Equipment Breakdown: Why a Failed Press Can Cost More Than the Repair
When a hydraulic truss press or saw line fails, the repair is the small number. The lost production behind it is what hurts. Equipment breakdown coverage is how you protect both.
By Contractors Choice Agency

A hydraulic truss press is the most important machine on your floor. It's also one of the most expensive to repair and one of the hardest to replace quickly. When a press cylinder cracks, a control panel arcs out, or a gantry saw motor seizes, the immediate question is never just "what will this cost to fix?" It's "how many days until we're shipping trusses again?"
That second question is where most truss plants are under-insured.
Standard property doesn't cover breakdown
There's a common and expensive misconception that commercial property insurance covers equipment failure. It generally does not. Property insurance covers external causes of loss — fire, wind, hail, theft. It does not cover the sudden mechanical or electrical failure of your machinery.
A cracked press cylinder, a shorted control board, a motor that burns out, arcing in an electrical panel — these are exactly the failures that property insurance excludes. They're covered instead by equipment breakdown coverage (the modern version of what used to be called boiler and machinery).
If your program doesn't have equipment breakdown written as a real coverage, and not a vague endorsement, the cost of these failures comes straight off your bottom line.
The repair is the small number
Say a press fails on a Tuesday. The part has a six-week lead time. For those six weeks, you're either down entirely or running at reduced capacity. Consider what that actually costs:
- Lost revenue on the trusses you can't build and ship.
- Expedited parts and freight to shorten the downtime.
- Rental or leased equipment to keep part of the line moving.
- Overtime to catch up once the press is back.
For a plant shipping a meaningful volume, six weeks of reduced production easily runs into six figures — far more than the cost of the part itself. Equipment breakdown coverage that includes business income and extra expense is what reimburses you for that gap.
What good equipment breakdown coverage includes
A properly structured equipment breakdown policy for a truss plant should cover:
- The equipment itself — presses, gantry saws, roller conveyors, air compressors, motors, and the electrical panels and controls that run them.

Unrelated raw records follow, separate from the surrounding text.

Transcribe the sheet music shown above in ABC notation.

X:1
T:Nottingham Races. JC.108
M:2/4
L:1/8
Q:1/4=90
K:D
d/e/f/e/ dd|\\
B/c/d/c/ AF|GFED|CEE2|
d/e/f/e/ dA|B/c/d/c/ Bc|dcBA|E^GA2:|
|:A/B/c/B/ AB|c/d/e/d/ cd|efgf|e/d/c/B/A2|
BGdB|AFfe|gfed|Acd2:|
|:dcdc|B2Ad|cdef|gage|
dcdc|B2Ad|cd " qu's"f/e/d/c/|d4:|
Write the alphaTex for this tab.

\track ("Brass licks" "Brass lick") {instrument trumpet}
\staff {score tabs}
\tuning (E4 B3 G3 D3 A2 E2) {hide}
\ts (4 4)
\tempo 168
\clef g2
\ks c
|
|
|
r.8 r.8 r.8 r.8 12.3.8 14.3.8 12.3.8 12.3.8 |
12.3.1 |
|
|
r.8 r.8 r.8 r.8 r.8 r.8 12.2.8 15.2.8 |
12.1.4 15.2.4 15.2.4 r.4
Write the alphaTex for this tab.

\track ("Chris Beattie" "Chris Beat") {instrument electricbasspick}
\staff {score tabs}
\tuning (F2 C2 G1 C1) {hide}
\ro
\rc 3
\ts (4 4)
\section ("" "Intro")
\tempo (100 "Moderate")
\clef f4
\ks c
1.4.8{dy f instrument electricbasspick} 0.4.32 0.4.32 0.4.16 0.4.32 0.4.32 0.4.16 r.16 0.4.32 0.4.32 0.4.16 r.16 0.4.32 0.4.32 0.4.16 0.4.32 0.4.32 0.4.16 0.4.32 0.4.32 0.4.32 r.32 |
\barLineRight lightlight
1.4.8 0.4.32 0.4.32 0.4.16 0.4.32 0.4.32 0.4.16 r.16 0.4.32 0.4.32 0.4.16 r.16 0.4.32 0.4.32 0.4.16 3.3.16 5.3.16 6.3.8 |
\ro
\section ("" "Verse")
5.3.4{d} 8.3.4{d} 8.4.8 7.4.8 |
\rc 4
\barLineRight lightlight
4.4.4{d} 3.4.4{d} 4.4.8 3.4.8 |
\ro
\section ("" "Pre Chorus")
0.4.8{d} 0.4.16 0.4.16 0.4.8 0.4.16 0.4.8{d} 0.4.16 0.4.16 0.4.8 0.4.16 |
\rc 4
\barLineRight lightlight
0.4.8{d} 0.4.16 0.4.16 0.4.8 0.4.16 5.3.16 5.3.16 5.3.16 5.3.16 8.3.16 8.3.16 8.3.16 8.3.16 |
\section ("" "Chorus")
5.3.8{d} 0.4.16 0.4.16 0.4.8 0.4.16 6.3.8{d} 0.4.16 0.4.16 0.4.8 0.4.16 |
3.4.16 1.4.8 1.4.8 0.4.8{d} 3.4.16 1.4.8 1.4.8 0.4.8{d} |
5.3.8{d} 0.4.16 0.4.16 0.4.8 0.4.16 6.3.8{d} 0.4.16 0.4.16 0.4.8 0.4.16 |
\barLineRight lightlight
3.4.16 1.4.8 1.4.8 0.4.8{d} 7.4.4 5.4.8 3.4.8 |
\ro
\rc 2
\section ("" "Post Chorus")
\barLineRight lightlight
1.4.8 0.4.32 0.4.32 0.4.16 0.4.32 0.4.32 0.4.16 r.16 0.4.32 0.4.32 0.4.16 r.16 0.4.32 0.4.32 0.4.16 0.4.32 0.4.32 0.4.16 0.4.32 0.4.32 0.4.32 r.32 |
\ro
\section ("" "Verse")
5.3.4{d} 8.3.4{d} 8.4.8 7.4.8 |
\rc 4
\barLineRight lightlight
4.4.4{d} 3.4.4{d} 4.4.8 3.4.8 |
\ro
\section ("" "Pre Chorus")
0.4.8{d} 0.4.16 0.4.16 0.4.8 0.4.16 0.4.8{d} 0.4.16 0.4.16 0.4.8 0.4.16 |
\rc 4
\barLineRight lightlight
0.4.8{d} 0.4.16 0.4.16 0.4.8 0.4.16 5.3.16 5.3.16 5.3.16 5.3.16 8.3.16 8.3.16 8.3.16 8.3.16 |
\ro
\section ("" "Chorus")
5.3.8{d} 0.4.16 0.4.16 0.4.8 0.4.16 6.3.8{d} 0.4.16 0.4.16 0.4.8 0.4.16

- Expediting expenses — the premium freight and rush charges to get parts faster.
- Business income — the profit you lose during the downtime.
- Extra expense — the cost of renting equipment, running overtime, or taking any reasonable measure to shorten the interruption.
The coverage should be valued at what it actually costs to get back to full production, not an arbitrary sublimit buried in the policy.
How we set the limits
Coming from the trades, we understand what a press, a gantry saw, and a kiln actually cost — and how long they take to replace. We value each major piece of equipment at realistic replacement cost, including shipping, installation, and lead time. Then we set business-income coverage based on a realistic downtime scenario, not a best case.
That matters because the worst time to discover your equipment-breakdown coverage is under-sized is the week your press is down and you're waiting on a part.
Don't wait for the failure to find the gap
If you run an automated line, you will eventually have a breakdown. The only question is whether the policy behind you was built for the lost production — or just the part. We can usually tell you the answer in a quick review of your current property schedule.
It's one of the highest-value changes a truss plant can make to its insurance program, and it rarely costs what owners expect.